Over Juneteenth weekend in Chicago, 39 people were shot. Six of them died. The victims came from neighborhoods you already know — Roseland, Englewood, Austin — the same ZIP codes that have been bleeding for decades under the city's Democratic leadership.
Mayor Brandon Johnson marked the occasion by renewing the city's "Transfemicide State of Emergency."
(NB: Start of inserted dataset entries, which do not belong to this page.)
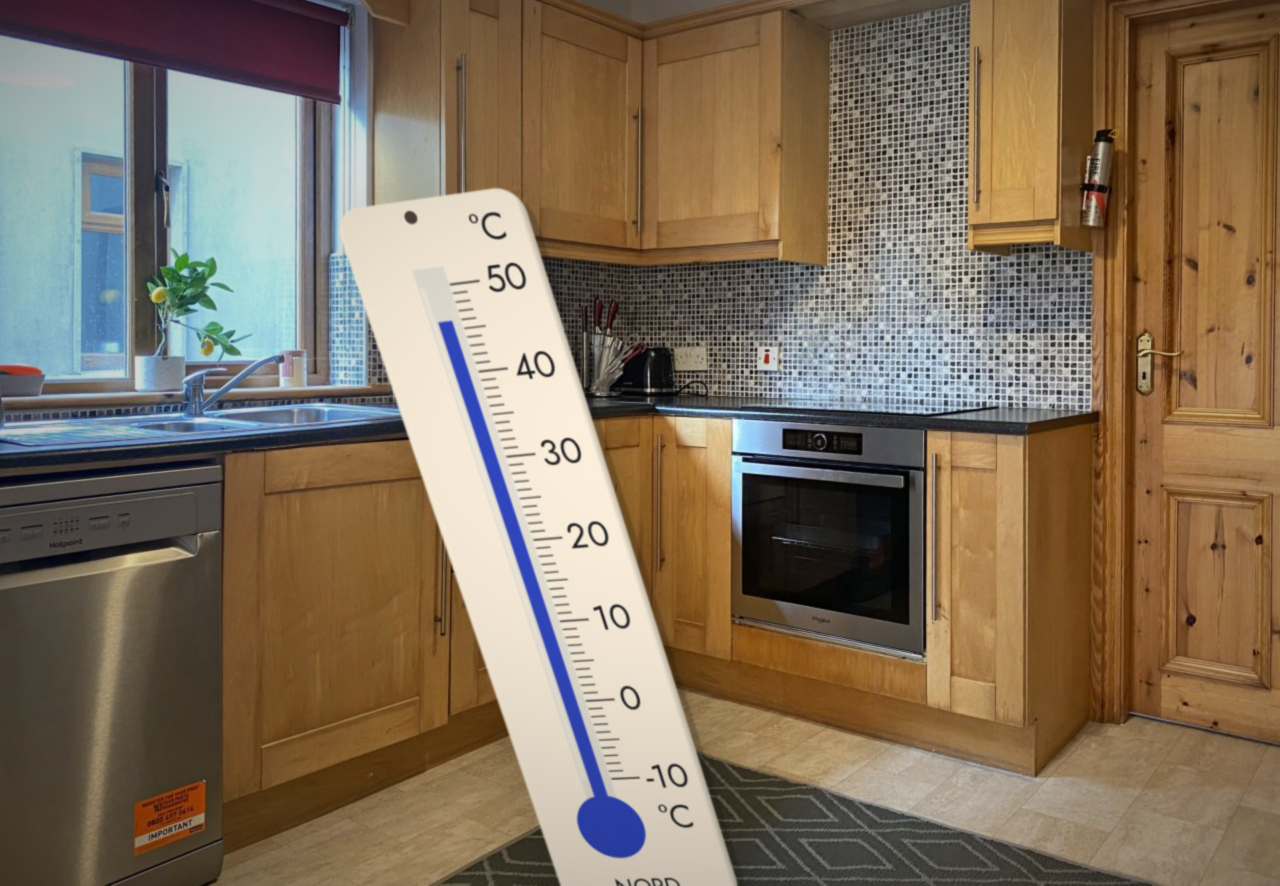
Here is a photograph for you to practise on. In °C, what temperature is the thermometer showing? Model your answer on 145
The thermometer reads 46
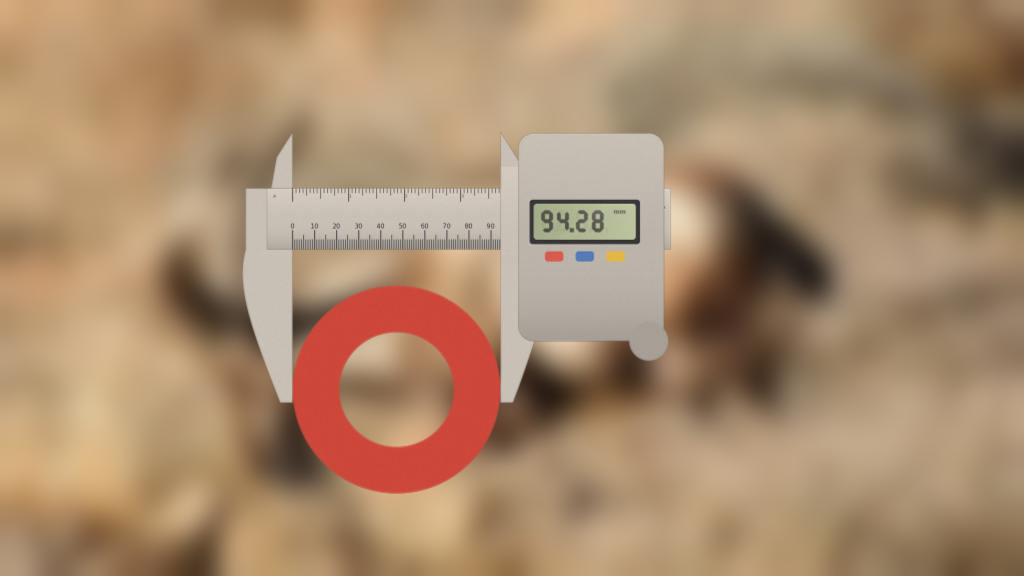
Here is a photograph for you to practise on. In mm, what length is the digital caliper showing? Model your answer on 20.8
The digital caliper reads 94.28
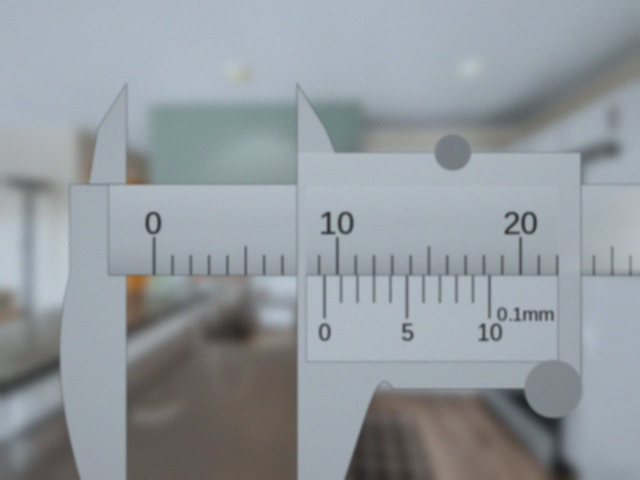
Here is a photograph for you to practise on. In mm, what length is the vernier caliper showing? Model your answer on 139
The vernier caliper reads 9.3
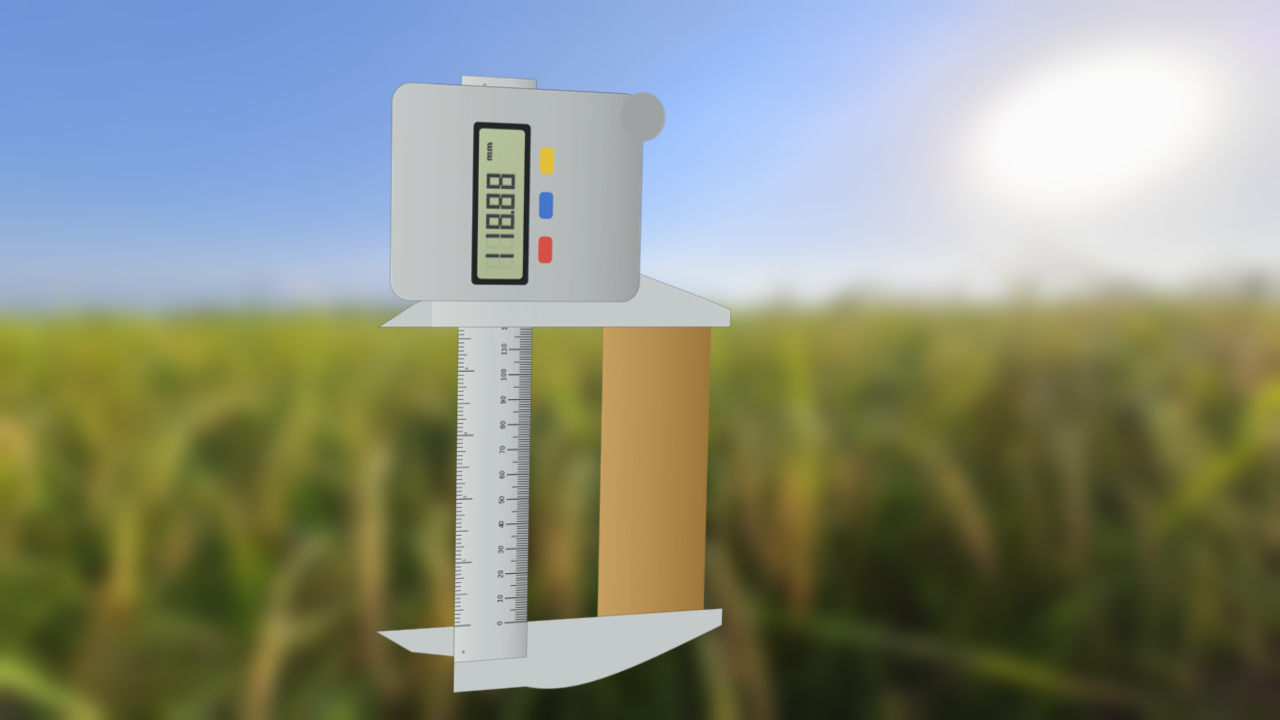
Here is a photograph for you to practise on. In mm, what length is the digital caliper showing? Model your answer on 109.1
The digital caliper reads 118.88
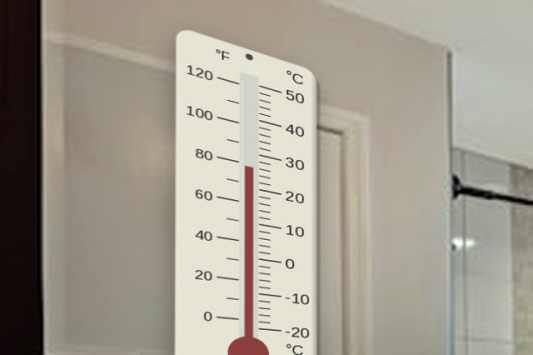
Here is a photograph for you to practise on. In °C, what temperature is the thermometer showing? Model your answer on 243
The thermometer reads 26
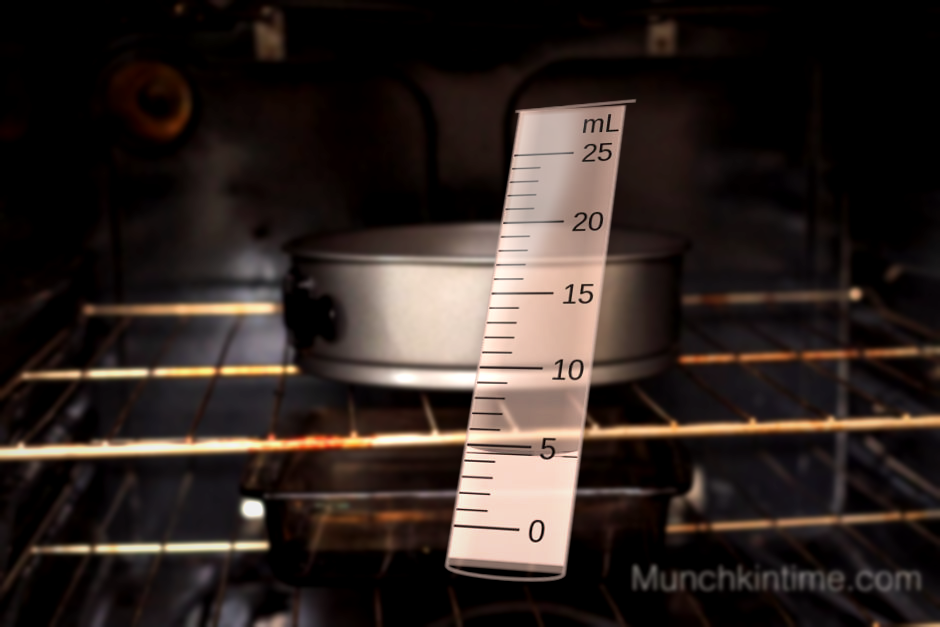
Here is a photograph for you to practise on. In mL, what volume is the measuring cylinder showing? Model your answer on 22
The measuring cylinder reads 4.5
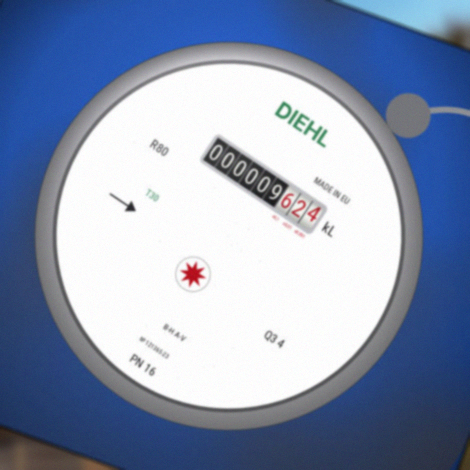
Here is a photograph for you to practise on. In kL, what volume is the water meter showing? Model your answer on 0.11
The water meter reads 9.624
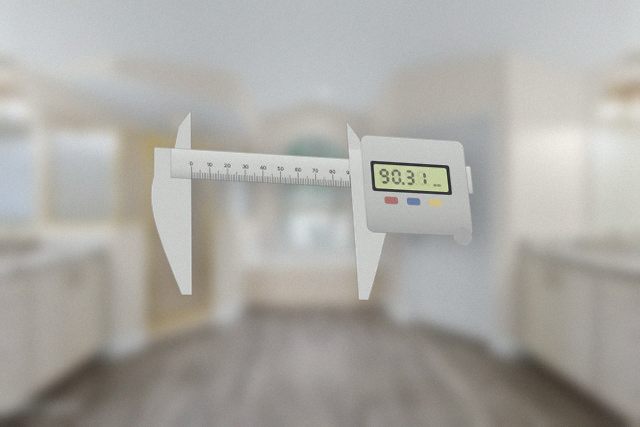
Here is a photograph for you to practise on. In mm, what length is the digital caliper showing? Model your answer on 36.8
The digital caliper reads 90.31
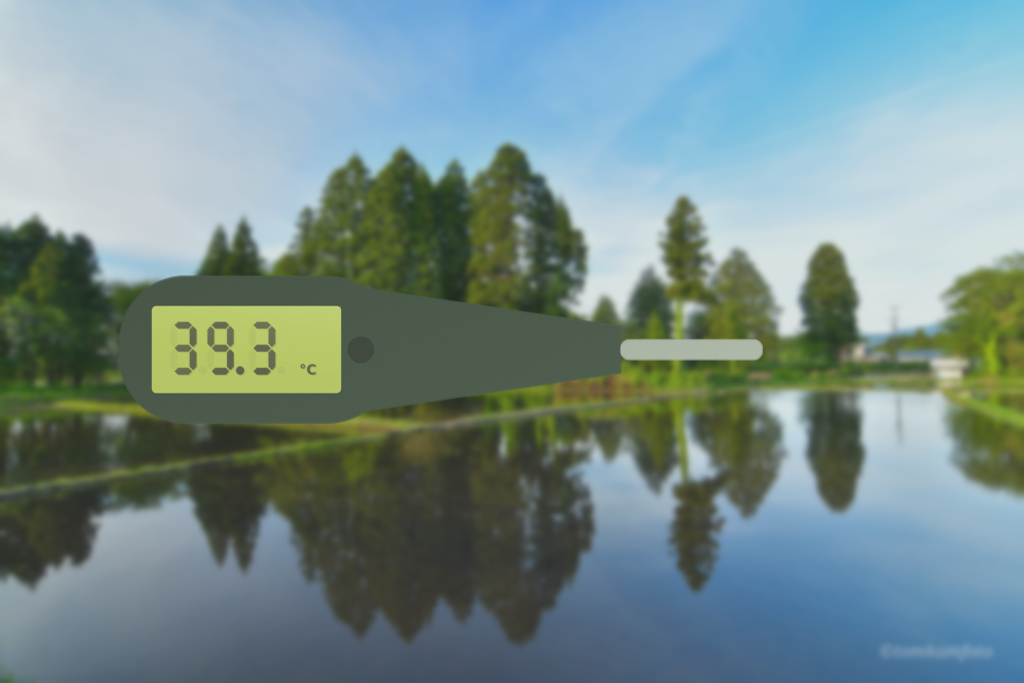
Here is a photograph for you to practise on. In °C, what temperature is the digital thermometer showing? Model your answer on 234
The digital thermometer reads 39.3
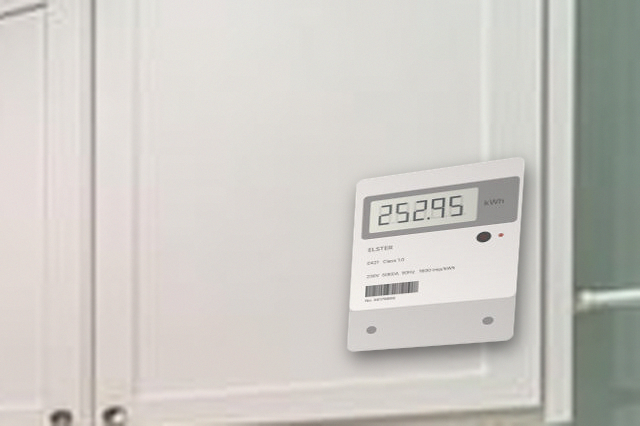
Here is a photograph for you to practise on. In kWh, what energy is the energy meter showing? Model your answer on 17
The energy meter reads 252.95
To be clear about the math here: Chicago has recorded approximately 200 homicides through mid-June 2026. Between 2016 and 2024, according to city records, 14 transgender or gender-nonconforming individuals were killed across the entire city. In 2026, that number is one. One person, tragically killed — representing less than one percent of the city's total homicides this year.
That's the emergency.
Johnson originally created the Transfemicide Working Group through Executive Order 2024-2, and his administration expanded the initiative earlier this month. The framework involves the Chicago Commission on Human Relations and the Chicago Police Department, and it calls for expanded housing access, workforce development, "gender-affirming" healthcare, and "trauma-informed safety programs" — especially for trans minors and homeless individuals. He also appointed Antonio King as Chicago's first Director of LGBTQ+ Affairs to oversee the effort.
"For too many transgender Chicagoans, the sense of belonging they deserve in their city has been denied by exclusion and barriers to opportunity in spaces that should feel safe and welcoming," Johnson posted on social media. He added that the framework "builds on that work by centering the voices and lived experiences of trans Chicagoans to chart a path toward a safer, more connected city."
Centering voices. Lived experiences. Charting paths. Meanwhile, a single mass shooting that same weekend wounded a dozen people ranging in age from 17 to 47. Rep. Brandon Gill, Republican of Texas, put it plainly: "Nobody knows what a 'Transfemicide State of Emergency' is. This is what the Mayor of Chicago is focused on."
President Trump weighed in on Truth Social: "Lots of Killing going on in Chicago. Why isn't Governor Pritzker calling me for help." Illinois Governor J.B. Pritzker, a Democrat, has not requested federal assistance.
Conservative commentator Matt Walsh noted what the actual data shows: "The trans murder rate is actually LOWER than the general population." Wilfred Reilly pointed to an even starker figure — zero trans women were murdered in Chicago the prior year, against 416 total homicides. The emergency declaration, in other words, addresses a category of violence that occurs at a rate below the city's baseline, while the baseline itself is catastrophic.
None of this means violence against any individual doesn't matter. It obviously does. But emergency declarations are supposed to reflect scale and urgency. They direct resources, restructure agency priorities, and signal to the public what their government considers most pressing. Johnson chose to tell Chicago — a city averaging more than a murder a day — that the most urgent crisis is one that produced a single victim this year.
The neighborhoods doing the dying didn't get an executive order. They didn't get a working group or a director-level appointee. They got what they always get from City Hall: a moment of silence and a press conference about something else.
Two hundred dead and counting. One emergency declaration. Not for them.